Final Report Abstract

One of the most important and widespread techniques that enables optical absorption measurements of particles is photoacoustic (PA) spectroscopy. The photoacoustic effect derives from the interaction between an electromagnetic wave (usually light) and matter: when the optical energy is absorbed, it causes heating and thermal expansion. The technique is characterized by a large dynamic range, linear signal response, and higher sensitivity for aerosol light absorption measurements than techniques based on extinction-minus-scattering methods. In this work, a new, high-precision PA system was developed.

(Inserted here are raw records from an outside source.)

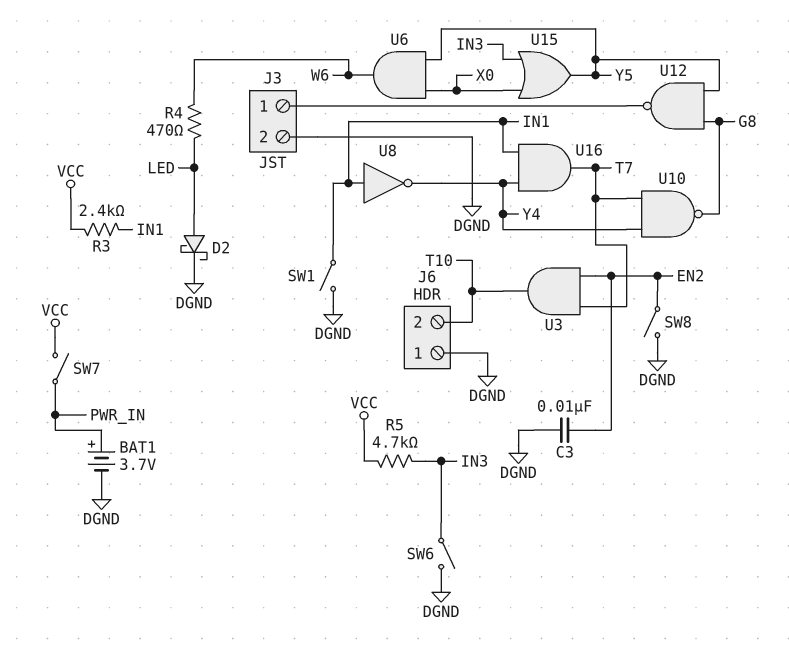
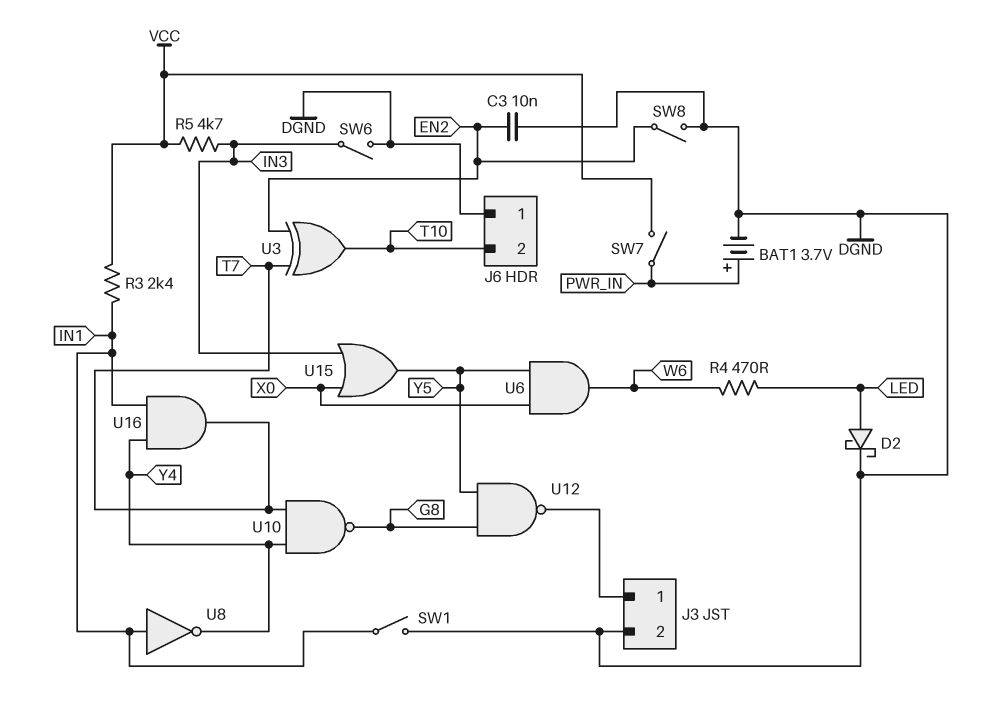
U3: AND (in EN2, in T7, out T10) -> XOR (in EN2, in T7, out T10)

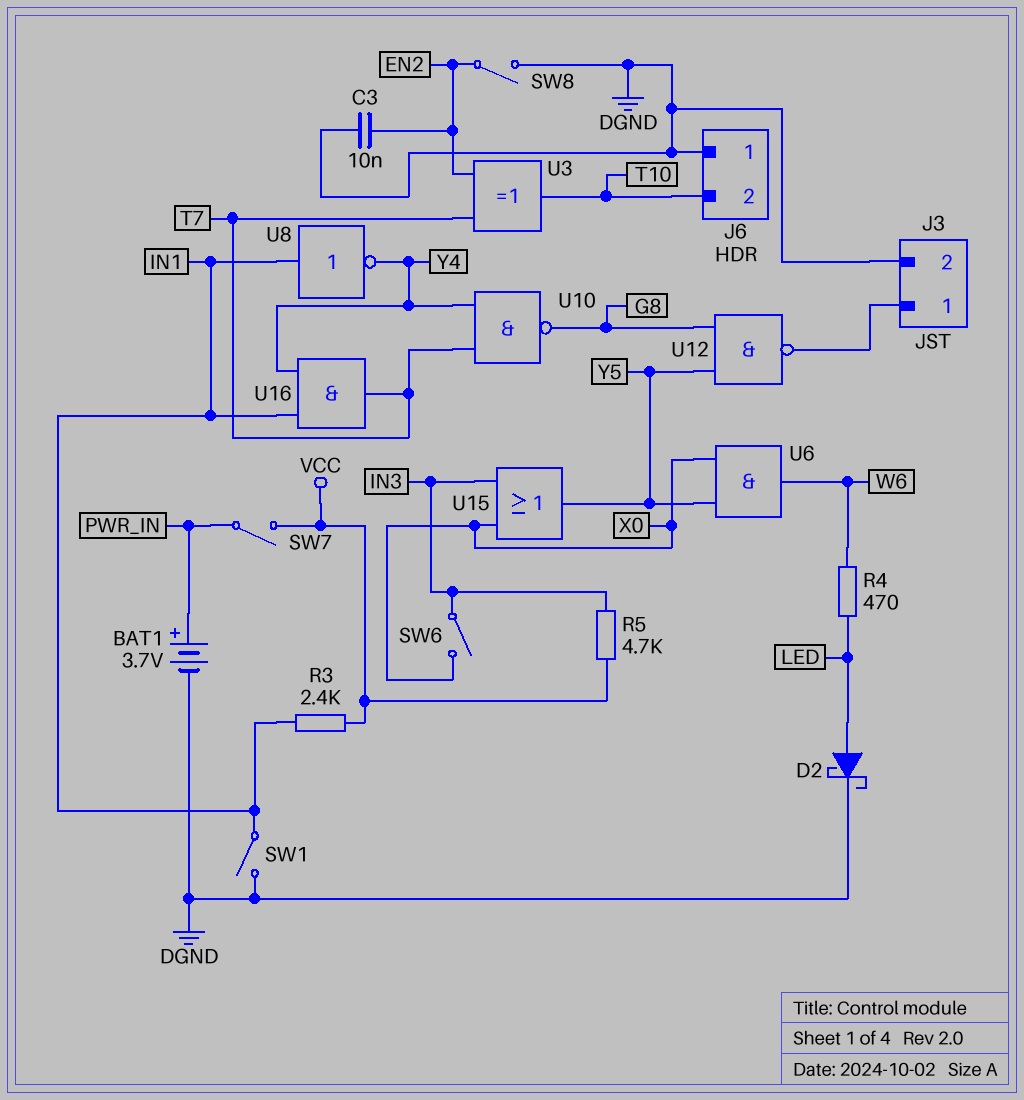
SW6: switch (DGND, IN3) -> switch (IN3, X0)

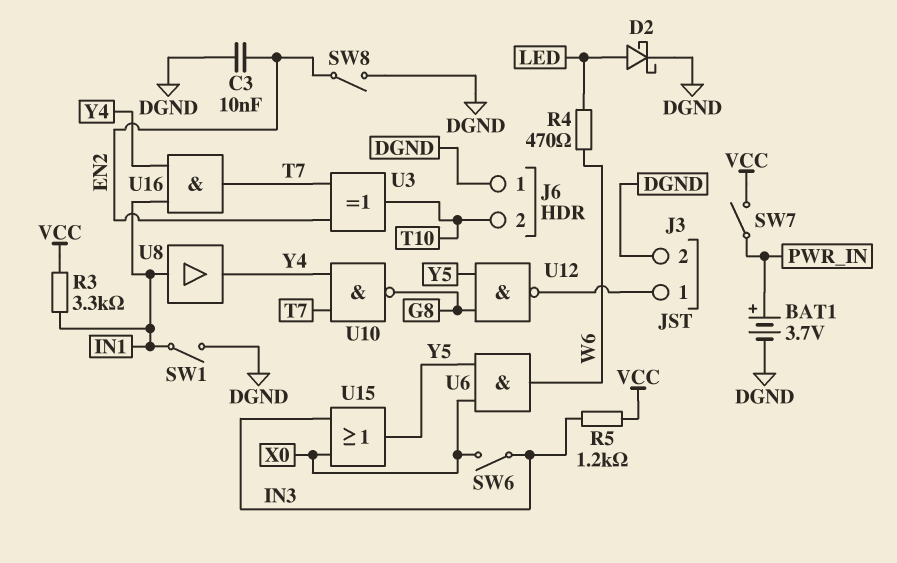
R3: 2.4k (IN1, VCC) -> 3.3k (IN1, VCC)
R5: 4.7k (IN3, VCC) -> 1.2k (IN3, VCC)
U8: NOT (in IN1, out Y4) -> buffer (in IN1, out Y4)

The new experimental setup allows us to accurately monitor the light extinction through two photodetectors placed before and after the PA cell. The entire system was explicitly designed to keep the atmospheric parameters of temperature and humidity under precise control. In the first step, the system was tested using a gaseous sample of ethanol vapor at different levels of relative humidity (RH). The scope of such a preliminary investigation was to assess and quantify the effect of humidity on PA signal generation. In order to investigate the same phenomenon on PA signals from aerosols, graphite aerosol produced by a spark discharge generator was used as a sample instead. Any possible variation of the photoacoustic signal due to the uptake of water or other substances by aerosols was evaluated by coating graphite particles with a layer of stearyl alcohol. The experimental work was accompanied by simulations performed with the Finite Element Method (FEM) simulation software COMSOL Multiphysics (Version 5.5 and 6.2, comsol.com). The research activities conducted within the project fostered the theoretical knowledge of the aerosol PAS technique and contributed to improving the instrumentation currently used for measuring aerosol light absorption.